Petrobras ajusta investimentos em resposta à queda do preço do petróleo
A Petrobras, uma das maiores estatais do Brasil, anunciou que deverá cortar investimentos em seu novo plano de negócios, que abrange o período de 2026 a 2030, a ser revelado nesta quinta-feira (27). Essa decisão vem em resposta à nova realidade do mercado, onde os preços do petróleo sofreram uma queda significativa. Com o barril de petróleo Brent cotado a aproximadamente US$ 60, a empresa revisará seus investimentos que inicialmente projetavam aportes de US$ 111 bilhões.
Revisão de projetos e redução de aportes
Segundo fontes próximas à diretoria da Petrobras, o novo plano reduzirá o investimento total para cerca de US$ 106 bilhões (aproximadamente R$ 570 bilhões). Além do corte no valor total, a companhia também irá reavaliar projetos que antes eram considerados viáveis. Isso implica uma revisão significativa na carteira de projetos, onde os investimentos em implementação devem ser reduzidos de US$ 98 bilhões para US$ 91 bilhões, enquanto os projetos em avaliação devem subir de US$ 13 bilhões para US$ 15 bilhões.

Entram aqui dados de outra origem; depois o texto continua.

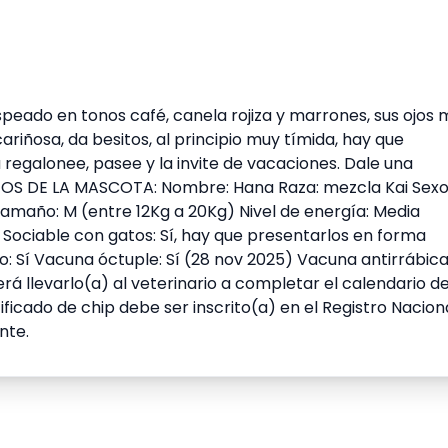
peado en tonos café, canela rojiza y marrones, sus ojos m
riñosa, da besitos, al principio muy tímida, hay que
a regalonee, pasee y la invite de vacaciones. Dale una
ATOS DE LA MASCOTA: Nombre: Hana Raza: mezcla Kai Sexo
maño: M (entre 12Kg a 20Kg) Nivel de energía: Media
í Sociable con gatos: Sí, hay que presentarlos en forma
 Sí Vacuna óctuple: Sí (28 nov 2025) Vacuna antirrábica
rá llevarlo(a) al veterinario a completar el calendario d
ficado de chip debe ser inscrito(a) en el Registro Nacion
nte.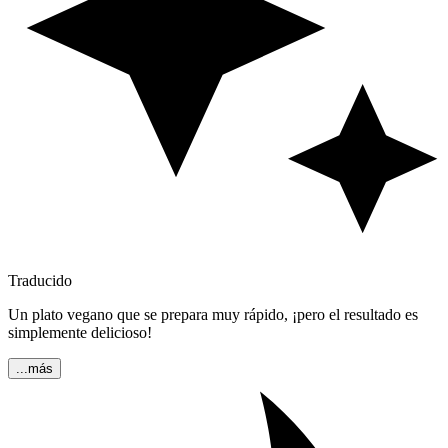
Traducido
Un plato vegano que se prepara muy rápido, ¡pero el resultado es
simplemente delicioso!
...más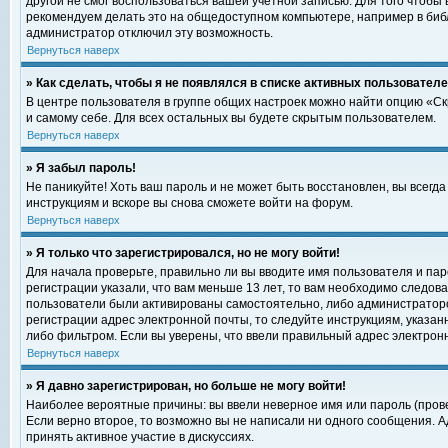
другой не смог воспользоваться вашей учетной записью. Для того чтобы
рекомендуем делать это на общедоступном компьютере, например в библи
администратор отключил эту возможность.
Вернуться наверх
» Как сделать, чтобы я не появлялся в списке активных пользовател
В центре пользователя в группе общих настроек можно найти опцию «С
и самому себе. Для всех остальных вы будете скрытым пользователем.
Вернуться наверх
» Я забыл пароль!
Не паникуйте! Хоть ваш пароль и не может быть восстановлен, вы всегд
инструкциям и вскоре вы снова сможете войти на форум.
Вернуться наверх
» Я только что зарегистрировался, но не могу войти!
Для начала проверьте, правильно ли вы вводите имя пользователя и пар
регистрации указали, что вам меньше 13 лет, то вам необходимо следова
пользователи были активированы самостоятельно, либо администратором
регистрации адрес электронной почты, то следуйте инструкциям, указан
либо фильтром. Если вы уверены, что ввели правильный адрес электрон
Вернуться наверх
» Я давно зарегистрирован, но больше не могу войти!
Наиболее вероятные причины: вы ввели неверное имя или пароль (прове
Если верно второе, то возможно вы не написали ни одного сообщения. 
принять активное участие в дискуссиях.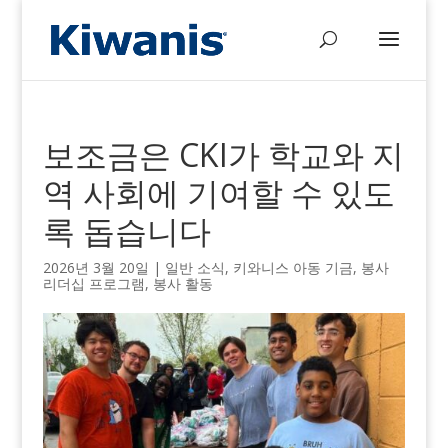
보조금은 CKI가 학교와 지
역 사회에 기여할 수 있도
록 돕습니다
2026년 3월 20일
|
일반 소식
,
키와니스 아동 기금
,
봉사
리더십 프로그램
,
봉사 활동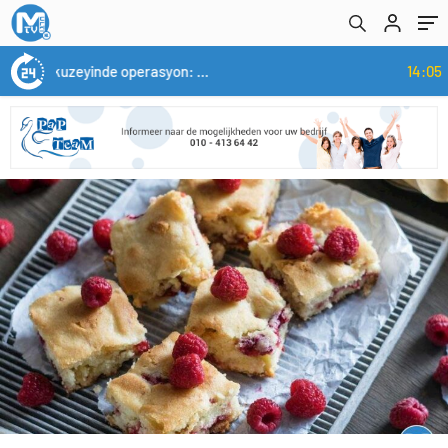
14:05
/
Yerli otomobil TOGG’un ustaları burada yetişecek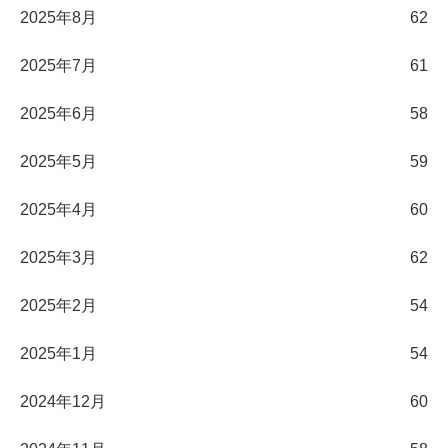
2025年8月
62
2025年7月
61
2025年6月
58
2025年5月
59
2025年4月
60
2025年3月
62
2025年2月
54
2025年1月
54
2024年12月
60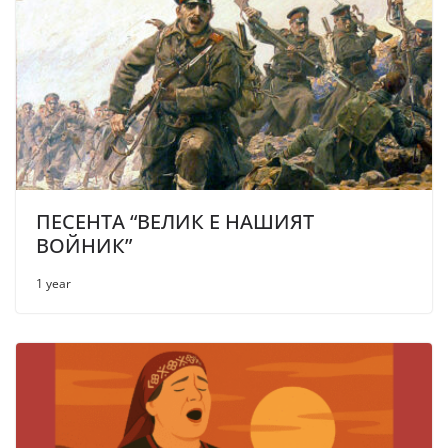
ПЕСЕНТА “ВЕЛИК Е НАШИЯТ
ВОЙНИК”
1 year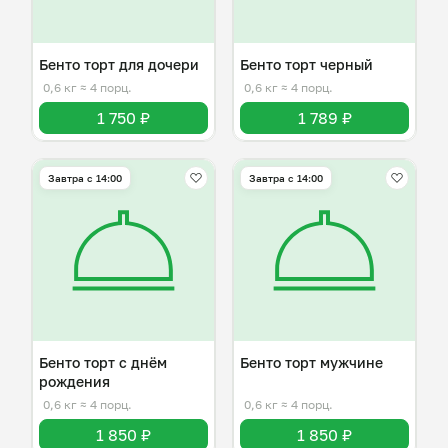
Бенто торт для дочери
Бенто торт черный
0,6 кг
≈ 4 порц.
0,6 кг
≈ 4 порц.
1 750 ₽
1 789 ₽
Завтра c 14:00
Завтра c 14:00
Бенто торт с днём
Бенто торт мужчине
рождения
0,6 кг
≈ 4 порц.
0,6 кг
≈ 4 порц.
1 850 ₽
1 850 ₽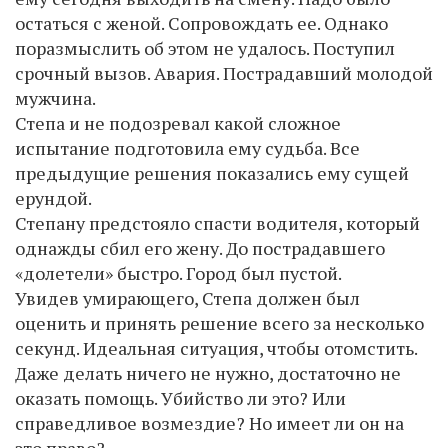
остаться с женой. Сопровождать ее. Однако
поразмыслить об этом не удалось. Поступил
срочный вызов. Авария. Пострадавший молодой
мужчина.
Степа и не подозревал какой сложное
испытание подготовила ему судьба. Все
предыдущие решения показались ему сущей
ерундой.
Степану предстояло спасти водителя, который
однажды сбил его жену. До пострадавшего
«долетели» быстро. Город был пустой.
Увидев умирающего, Степа должен был
оценить и принять решение всего за несколько
секунд. Идеальная ситуация, чтобы отомстить.
Даже делать ничего не нужно, достаточно не
оказать помощь. Убийство ли это? Или
справедливое возмездие? Но имеет ли он на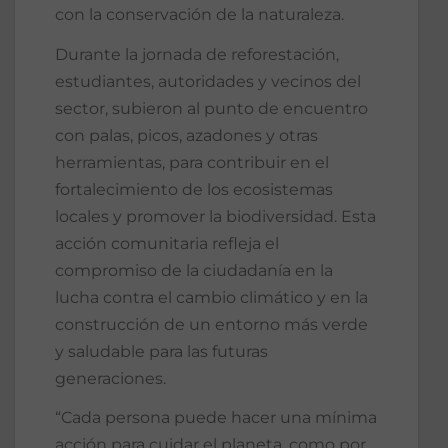
con la conservación de la naturaleza.
Durante la jornada de reforestación,
estudiantes, autoridades y vecinos del
sector, subieron al punto de encuentro
con palas, picos, azadones y otras
herramientas, para contribuir en el
fortalecimiento de los ecosistemas
locales y promover la biodiversidad. Esta
acción comunitaria refleja el
compromiso de la ciudadanía en la
lucha contra el cambio climático y en la
construcción de un entorno más verde
y saludable para las futuras
generaciones.
“Cada persona puede hacer una mínima
acción para cuidar el planeta, como por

Impacto nas energias renováveis e no pré-sal
Embora não se esperem impactos imediatos em grandes projetos do pré-sal, a reavaliação pode afastar a Petrobras do investimento em energias renováveis. Com a pressão de manter dividendos e a necessidade de ajustes financeiros, a estatal pode se distanciar ainda mais de iniciativas sustentáveis, como a produção de etanol. A pressão do governo e dos sindicatos de trabalhadores pode complicar ainda mais essa relação, pois há uma demanda por manutenção de dividendos, mesmo que isso implique em cortes em investimentos.
Cenário desafiador para a indústria do petróleo
O cenário atual é preocupante, com analistas prevendo que os preços do petróleo possam cair ainda mais, chegando a US$ 50 por barril. Essa situação gera desafios para a Petrobras, que, segundo fontes, pode ter dificuldades em manter sua política de dividendos se não ajustar seus investimentos à nova perspectiva de receita. No terceiro trimestre, a empresa já reportou dívidas de US$ 71 bilhões, muito próximas do limite de US$ 75 bilhões estabelecido para sua alavancagem.
Comparações com outras empresas do setor
A Petrobras não está sozinha em suas decisões de cortar investimentos. Outras grandes empresas de energia, como a TotalEnergies, BP e Equinor, também estão revisando seus planos de investimento, buscando focar em projetos mais rentáveis e reduzir gastos em energias renováveis. Essa mudança na estratégia das empresas indica uma tendência no setor em resposta a um mercado volátil.
Conclusão
O novo plano de negócios da Petrobras representa uma adaptação necessária às condições atuais do mercado de petróleo, refletindo a pressão econômica e a necessidade de ajustes financeiros. Embora a estatal busque otimizar seus investimentos, a pressão por dividendos poderá criar um dilema entre sustentabilidade e rentabilidade, impactando suas operações futuras.